**Kutipan**:
┄┄┄┄┄┄┄┄┄┄

Perkawinan beda Agama
- Dalam konsepsi hukum perdata Barat, perkawinan hanya dipandang sebagai
hubungan keperdataan saja. Artinya, tidak ada campur tangan dari Undang-undang
terhadap upacara-upacara keagamaan yang melangsungkan perkawinan. Undang-undang
hanya mengenal perkawinan perdata, yaitu perkawinan yang dilangsungkan di
hadapan seorang pegawai catatan sipil. Demikian juga dengan Kitab Undang-Undang
Hukum Perdata (KUHPerdata) yang berlaku di Indonesia. Untuk melangsungkan
sebuah perkawinan, hanya dibutuhkan dua macam syarat, yaitu:
1. Syarat materil, yang merupakan inti dalam
melangsungkan perkawinan pada umumnya. Syarat ini meliputi: Syarat materil
mutlak yang merupakan syarat yang berkaitan dengan pribadi seseorang yang harus
diindahkan untuk melangsungkan perkawinan pada umumnya.

┄┄┄┄┄┄┄┄┄┄

**Data Mentah**:
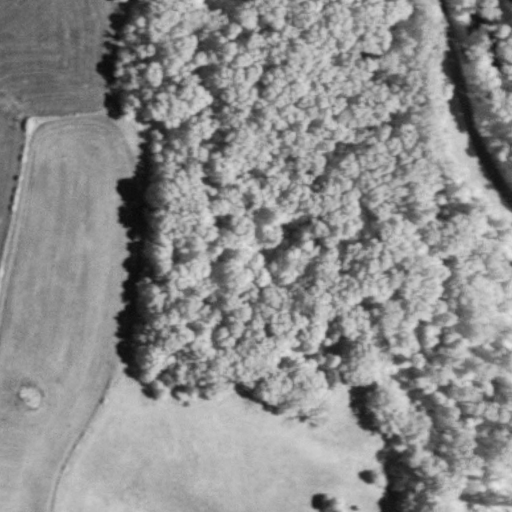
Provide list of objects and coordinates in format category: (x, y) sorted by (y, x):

┄┄┄┄┄┄┄┄┄┄

**Soal Latihan**: Menurut kutipan tentang perkawinan beda agama, di hadapan siapa perkawinan perdata dilangsungkan?

**Jawaban Latihan**: Di hadapan seorang pegawai catatan sipil.